Event Info
A Growing Gulf of Human Loss: The People of the Opioid Crisis
Presented by Kingston WritersFest
7:30pm - 8:30pm
$19.61-$21.69
Event Description
A Growing Gulf of Human Loss: The People of the Opioid Crisis
Vincent Lam with Mike Condra
Reading and Conversation
Bellevue
8:00 – 9:00 pm
Dr. Chen, from the Giller-winning Bloodletting and Miraculous Cures is back. A decade out from med school, he is now running an addictions clinic in downtown Toronto as opioid addiction and overdoses surge. Join Vincent Lam, author, emergency and addictions physician in conversation with Mike Condra, a physician and advocate in mental health education for a look at the intimate and profound impacts of addiction on individual human beings.
Vincent Lam
Vincent Lam is an author and practicing physician whose first book, the short story collection Bloodletting & Miraculous Cures, won the Scotiabank Giller Prize, and was adapted for television and broadcast on HBO Canada. The Headmaster’s Wager, his first novel, was shortlisted for the Governor General’s Literary Award and the Commonwealth Book Prize. Vincent published a biography of Tommy Douglas, “father of Medicare,” for Penguin Canada’s Extraordinary Canadians Series. He is also the co-author of The Flu Pandemic and You, which received a Special Recognition Award by the American Medical Writers’ Association and served as executive editor and co-author of the textbook, Opioid Agonist Therapy: A Prescriber's Guide to Treatment. This year, he released the moving novel On the Ravine, a quiet but impactful look at the toll opioid addiction takes on people’s lives, hopes, and dreams, and the care givers who try to help them. The Globe and Mail calls it “a small miracle… a compelling narrative on the purgatory of addiction.”

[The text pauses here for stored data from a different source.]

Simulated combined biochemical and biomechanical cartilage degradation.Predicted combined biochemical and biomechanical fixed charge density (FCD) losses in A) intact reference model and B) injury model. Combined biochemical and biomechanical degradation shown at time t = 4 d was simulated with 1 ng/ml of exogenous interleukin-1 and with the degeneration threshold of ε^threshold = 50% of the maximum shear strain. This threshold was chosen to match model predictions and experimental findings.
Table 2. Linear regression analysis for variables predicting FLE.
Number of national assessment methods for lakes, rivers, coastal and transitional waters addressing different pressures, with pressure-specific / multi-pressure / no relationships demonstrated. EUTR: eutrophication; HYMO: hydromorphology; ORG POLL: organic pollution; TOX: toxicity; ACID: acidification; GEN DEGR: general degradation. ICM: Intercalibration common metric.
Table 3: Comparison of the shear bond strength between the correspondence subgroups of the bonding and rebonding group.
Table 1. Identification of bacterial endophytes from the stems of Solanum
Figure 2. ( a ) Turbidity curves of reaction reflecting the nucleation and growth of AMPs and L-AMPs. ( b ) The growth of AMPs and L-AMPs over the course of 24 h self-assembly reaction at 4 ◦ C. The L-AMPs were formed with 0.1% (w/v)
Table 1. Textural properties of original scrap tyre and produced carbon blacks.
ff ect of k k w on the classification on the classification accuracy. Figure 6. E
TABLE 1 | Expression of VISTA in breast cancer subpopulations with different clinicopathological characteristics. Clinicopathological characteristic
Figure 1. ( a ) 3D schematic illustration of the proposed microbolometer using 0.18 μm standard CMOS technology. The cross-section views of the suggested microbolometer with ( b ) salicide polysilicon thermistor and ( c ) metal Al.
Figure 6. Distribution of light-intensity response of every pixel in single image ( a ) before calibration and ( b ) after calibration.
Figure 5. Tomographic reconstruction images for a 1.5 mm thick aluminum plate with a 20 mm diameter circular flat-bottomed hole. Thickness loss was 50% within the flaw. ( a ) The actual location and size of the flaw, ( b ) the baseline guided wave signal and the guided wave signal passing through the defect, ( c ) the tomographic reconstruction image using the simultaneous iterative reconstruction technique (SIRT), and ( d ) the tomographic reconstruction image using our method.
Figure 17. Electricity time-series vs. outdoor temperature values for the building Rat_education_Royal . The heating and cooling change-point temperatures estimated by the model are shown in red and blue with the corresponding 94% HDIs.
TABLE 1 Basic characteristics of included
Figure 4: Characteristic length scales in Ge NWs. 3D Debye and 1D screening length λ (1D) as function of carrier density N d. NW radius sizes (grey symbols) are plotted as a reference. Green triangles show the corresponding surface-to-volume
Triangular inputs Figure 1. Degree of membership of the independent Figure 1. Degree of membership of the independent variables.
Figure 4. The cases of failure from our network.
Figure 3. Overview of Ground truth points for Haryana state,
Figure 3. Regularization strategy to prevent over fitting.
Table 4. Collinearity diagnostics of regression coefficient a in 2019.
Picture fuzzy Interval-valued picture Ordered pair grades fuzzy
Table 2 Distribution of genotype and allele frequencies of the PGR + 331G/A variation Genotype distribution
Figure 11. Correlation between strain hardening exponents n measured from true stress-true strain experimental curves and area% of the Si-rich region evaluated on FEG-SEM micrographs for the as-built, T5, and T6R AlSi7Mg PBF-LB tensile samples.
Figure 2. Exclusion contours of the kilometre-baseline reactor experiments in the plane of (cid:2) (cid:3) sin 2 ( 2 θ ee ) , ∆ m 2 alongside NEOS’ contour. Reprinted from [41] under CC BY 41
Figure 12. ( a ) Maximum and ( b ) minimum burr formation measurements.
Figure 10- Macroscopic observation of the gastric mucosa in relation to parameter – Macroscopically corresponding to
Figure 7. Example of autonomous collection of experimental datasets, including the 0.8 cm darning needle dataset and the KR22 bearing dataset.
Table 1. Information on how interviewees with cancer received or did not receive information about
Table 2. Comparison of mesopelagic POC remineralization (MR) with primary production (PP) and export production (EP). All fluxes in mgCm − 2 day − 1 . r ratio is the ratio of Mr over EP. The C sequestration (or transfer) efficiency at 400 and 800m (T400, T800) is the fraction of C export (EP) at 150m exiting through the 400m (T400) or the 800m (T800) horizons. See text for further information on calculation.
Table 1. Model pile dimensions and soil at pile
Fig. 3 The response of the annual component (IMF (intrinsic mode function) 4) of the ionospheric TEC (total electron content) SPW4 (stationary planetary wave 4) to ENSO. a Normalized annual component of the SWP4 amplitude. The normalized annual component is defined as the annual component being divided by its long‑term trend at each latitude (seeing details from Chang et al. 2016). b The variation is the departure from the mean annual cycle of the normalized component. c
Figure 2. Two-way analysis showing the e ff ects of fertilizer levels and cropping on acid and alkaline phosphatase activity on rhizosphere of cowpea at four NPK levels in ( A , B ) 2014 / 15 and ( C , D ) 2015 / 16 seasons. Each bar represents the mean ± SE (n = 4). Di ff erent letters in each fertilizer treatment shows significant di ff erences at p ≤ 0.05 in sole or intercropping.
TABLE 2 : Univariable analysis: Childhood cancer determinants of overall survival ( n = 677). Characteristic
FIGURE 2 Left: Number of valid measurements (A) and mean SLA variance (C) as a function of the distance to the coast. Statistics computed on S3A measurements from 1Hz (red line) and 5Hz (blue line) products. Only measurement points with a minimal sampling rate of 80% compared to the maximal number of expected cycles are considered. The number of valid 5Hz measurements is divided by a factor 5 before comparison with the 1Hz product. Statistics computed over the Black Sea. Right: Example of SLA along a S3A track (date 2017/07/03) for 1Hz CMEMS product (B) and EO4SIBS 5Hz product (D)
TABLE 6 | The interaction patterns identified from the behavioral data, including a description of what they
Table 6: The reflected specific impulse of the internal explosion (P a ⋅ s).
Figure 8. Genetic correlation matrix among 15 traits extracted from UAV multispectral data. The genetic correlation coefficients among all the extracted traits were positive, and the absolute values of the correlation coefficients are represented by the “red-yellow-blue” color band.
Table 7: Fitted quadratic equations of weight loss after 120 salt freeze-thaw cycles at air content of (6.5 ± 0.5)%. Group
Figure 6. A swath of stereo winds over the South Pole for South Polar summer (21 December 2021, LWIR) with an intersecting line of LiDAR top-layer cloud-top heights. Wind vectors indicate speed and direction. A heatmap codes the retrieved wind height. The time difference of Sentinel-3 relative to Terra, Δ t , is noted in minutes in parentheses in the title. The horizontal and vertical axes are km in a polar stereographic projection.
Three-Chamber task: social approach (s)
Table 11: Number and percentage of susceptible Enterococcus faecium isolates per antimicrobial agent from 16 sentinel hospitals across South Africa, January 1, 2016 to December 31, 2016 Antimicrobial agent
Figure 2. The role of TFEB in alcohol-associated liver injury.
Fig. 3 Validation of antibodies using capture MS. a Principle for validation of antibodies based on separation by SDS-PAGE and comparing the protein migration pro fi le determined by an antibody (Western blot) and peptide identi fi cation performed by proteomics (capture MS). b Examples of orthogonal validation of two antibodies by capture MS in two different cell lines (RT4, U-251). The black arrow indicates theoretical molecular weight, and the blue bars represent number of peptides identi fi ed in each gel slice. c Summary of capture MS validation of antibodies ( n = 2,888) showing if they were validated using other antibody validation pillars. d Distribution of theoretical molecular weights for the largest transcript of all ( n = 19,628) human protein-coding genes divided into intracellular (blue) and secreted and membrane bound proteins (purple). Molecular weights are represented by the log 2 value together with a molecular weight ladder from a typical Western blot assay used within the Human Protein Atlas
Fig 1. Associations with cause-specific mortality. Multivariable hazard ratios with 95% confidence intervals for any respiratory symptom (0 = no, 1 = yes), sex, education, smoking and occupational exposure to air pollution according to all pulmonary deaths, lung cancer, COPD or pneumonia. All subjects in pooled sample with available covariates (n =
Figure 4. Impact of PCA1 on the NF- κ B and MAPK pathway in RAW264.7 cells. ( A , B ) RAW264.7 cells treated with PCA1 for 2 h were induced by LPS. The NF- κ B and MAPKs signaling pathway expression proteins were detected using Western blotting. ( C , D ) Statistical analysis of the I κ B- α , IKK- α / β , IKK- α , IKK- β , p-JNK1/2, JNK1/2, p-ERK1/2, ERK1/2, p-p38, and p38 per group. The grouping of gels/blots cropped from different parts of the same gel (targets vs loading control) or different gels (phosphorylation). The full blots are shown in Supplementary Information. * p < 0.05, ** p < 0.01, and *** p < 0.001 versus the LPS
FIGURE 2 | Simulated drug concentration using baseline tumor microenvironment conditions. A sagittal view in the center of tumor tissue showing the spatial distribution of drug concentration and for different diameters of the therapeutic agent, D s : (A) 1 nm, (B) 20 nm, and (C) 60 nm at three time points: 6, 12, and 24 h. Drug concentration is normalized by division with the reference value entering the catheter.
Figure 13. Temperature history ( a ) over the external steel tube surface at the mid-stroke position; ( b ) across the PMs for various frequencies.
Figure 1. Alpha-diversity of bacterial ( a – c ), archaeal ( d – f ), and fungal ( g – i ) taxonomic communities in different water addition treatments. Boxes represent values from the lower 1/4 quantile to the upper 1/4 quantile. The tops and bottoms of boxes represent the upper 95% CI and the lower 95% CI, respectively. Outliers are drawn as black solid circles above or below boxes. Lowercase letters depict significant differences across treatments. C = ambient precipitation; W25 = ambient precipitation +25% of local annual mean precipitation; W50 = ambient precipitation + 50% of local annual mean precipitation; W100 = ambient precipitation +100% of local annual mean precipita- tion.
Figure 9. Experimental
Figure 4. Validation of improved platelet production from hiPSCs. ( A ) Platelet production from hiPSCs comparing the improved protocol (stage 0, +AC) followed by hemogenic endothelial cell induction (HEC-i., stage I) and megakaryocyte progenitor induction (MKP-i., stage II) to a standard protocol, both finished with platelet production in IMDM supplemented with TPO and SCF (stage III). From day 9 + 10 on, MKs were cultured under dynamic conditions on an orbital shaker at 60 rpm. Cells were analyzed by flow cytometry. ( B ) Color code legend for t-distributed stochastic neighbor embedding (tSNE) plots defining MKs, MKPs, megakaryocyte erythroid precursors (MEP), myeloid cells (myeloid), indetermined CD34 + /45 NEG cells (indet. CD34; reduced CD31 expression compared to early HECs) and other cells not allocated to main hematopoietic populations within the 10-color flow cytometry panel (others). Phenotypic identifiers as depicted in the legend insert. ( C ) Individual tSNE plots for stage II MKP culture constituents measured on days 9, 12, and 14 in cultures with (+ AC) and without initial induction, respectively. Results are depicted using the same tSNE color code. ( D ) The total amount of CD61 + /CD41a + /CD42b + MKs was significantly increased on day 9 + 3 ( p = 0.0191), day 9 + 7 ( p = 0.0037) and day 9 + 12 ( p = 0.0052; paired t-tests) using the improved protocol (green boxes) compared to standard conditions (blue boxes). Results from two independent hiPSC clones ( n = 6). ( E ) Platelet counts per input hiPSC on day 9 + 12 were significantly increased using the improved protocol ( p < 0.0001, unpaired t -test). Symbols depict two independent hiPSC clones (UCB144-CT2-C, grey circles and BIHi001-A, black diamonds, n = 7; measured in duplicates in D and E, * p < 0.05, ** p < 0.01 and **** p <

Dr. Lam is an emergency physician and addictions physician who lives in Toronto. He is the medical director of the Coderix Medical Clinic.
Mike Condra
Mike Condra is an Adjunct Assistant Professor in the Departments of Psychology and Psychiatry and recently retired as director of the department of Health, Counselling and Disability Services at Queen’s University. A respected fixture at Queen’s University for over two decades, Mike has taught in the undergraduate and graduate programmes in the Department of Psychology at Queen’s and in the faculties of Education and Law. He has provided advice to the university’s senior administration on issues involving mental health and lethality and has extensive experience in providing public education and training workshops on the topics of mental health, stigma-reduction, crisis-intervention and suicide-risk assessment. He is also the Principal Investigator for two projects on mental health in the postsecondary education system funded under the provincial Mental Health Innovation Fund.